Selasa, 18 Maret 2014

Di Arung Jeram Cinta

Banu tampak kalut. Tidak ada yang dapat ia lakukan kecuali duduk termenung di ruang tengah tanpa Meyra. Ya, tanpa Meyra. Sebab, sejak pertengkaran enam jam yang lalu itu, istrinya belum menampakkan batang hidungnya. Banu juga tidak mau mengalah karena ia masih marah dengan sikap istrinya yang tidak menyenangkan kepada Danar.
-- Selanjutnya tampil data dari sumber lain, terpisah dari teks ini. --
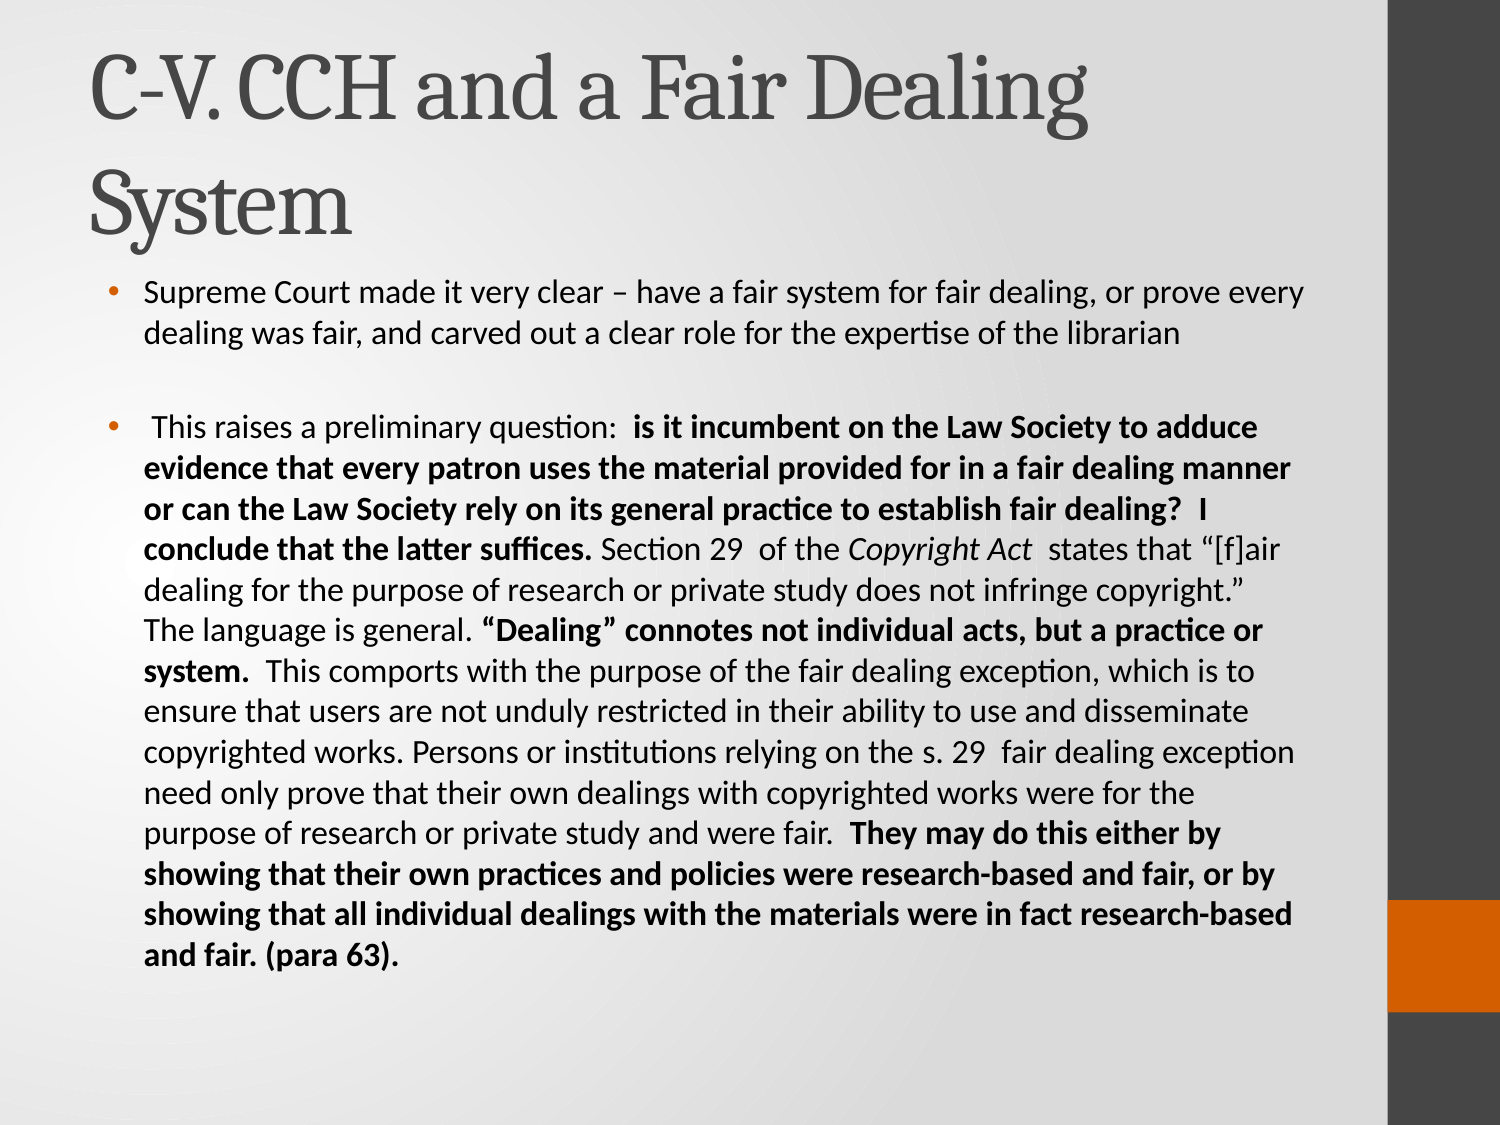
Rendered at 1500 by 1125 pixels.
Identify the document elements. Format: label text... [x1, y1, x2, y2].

list Supreme Court made it very clear – have a fair system for fair dealing, or prove every dealing was fair, and carved out a clear role for the expertise of the librarian This raises a preliminary question: is it incumbent on the Law Society to adduce evidence that every patron uses the material provided for in a fair dealing manner or can the Law Society rely on its general practice to establish fair dealing? I conclude that the latter suffices. Section 29 of the Copyright Act states that “[f]air dealing for the purpose of research or private study does not infringe copyright.” The language is general. “Dealing” connotes not individual acts, but a practice or system. This comports with the purpose of the fair dealing exception, which is to ensure that users are not unduly restricted in their ability to use and disseminate copyrighted works. Persons or institutions relying on the s. 29 fair dealing exception need only prove that their own dealings with copyrighted works were for the purpose of research or private study and were fair. They may do this either by showing that their own practices and policies were research-based and fair, or by showing that all individual dealings with the materials were in fact research-based and fair. (para 63). [75, 262, 1325, 1050]
title C-V. CCH and a Fair Dealing System [75, 45, 1325, 233]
Malah ia masih teringat pertengkaran dengan istrinya beberapa jam yang lalu.
"Meyra, kau ini kenapa?"
"Tidak apa-apa."

"Tapi, sikapmu kepada tamu kita, kau tahu itu tidak pantas."
Meyra menatap Banu kesal.
"Apa alasanmu, Meyra?"
"Aku tidak punya alasan apa-apa."
"Kau pasti bohong!"
"Aku tidak bohong."
"Ya, kau bohong."
"Tidak!"
"Ya!"
"Tidak!"
"Ya!"
Banu terperangah. Belum pernah ia melihat Meyra begitu marah. Selama ini begitu lemah lembut bahkan cenderung rapuh. Sambil bertolak pinggang, wanita berdiri tegak, menatap suaminya tepat pada pupil matanya yang coklat muda.
"Baiklah, aku akan jujur. Aku benci orang itu! Benci sampai ke urat darah dan nadi, juga setiap detak jantungku! Puas?!"
Banu menahan diri untuk tidak menampar apalagi memukul istrinya. "Kau terlalu!"hardiknya, "Danar sudah banyak membantu kita."
"Kalau begitu kembalikan semuanya! Aku tidak pernah memintanya!"
"Kau sombong, Meyra!"
"Kenapa kau lebih membela orang itu daripada aku, istrimu sendiri, Banu? Lalu apa artinya aku untukmu?"
Banu menyipitkan matanya. "Kau tanyakan itu padaku? Kenapa tidak kamu jawab sendiri? Apa artinya aku bagi dirimu? Apa selama kauanggap aku ini suamimu? Atau cuma anak kos?"
"Kk...kau ti..tidak ta...tahu..., "terbata-bata Meyra tetapi Banu tak mau mendengar lagi, ia keluar kamar sambil membanting pintu.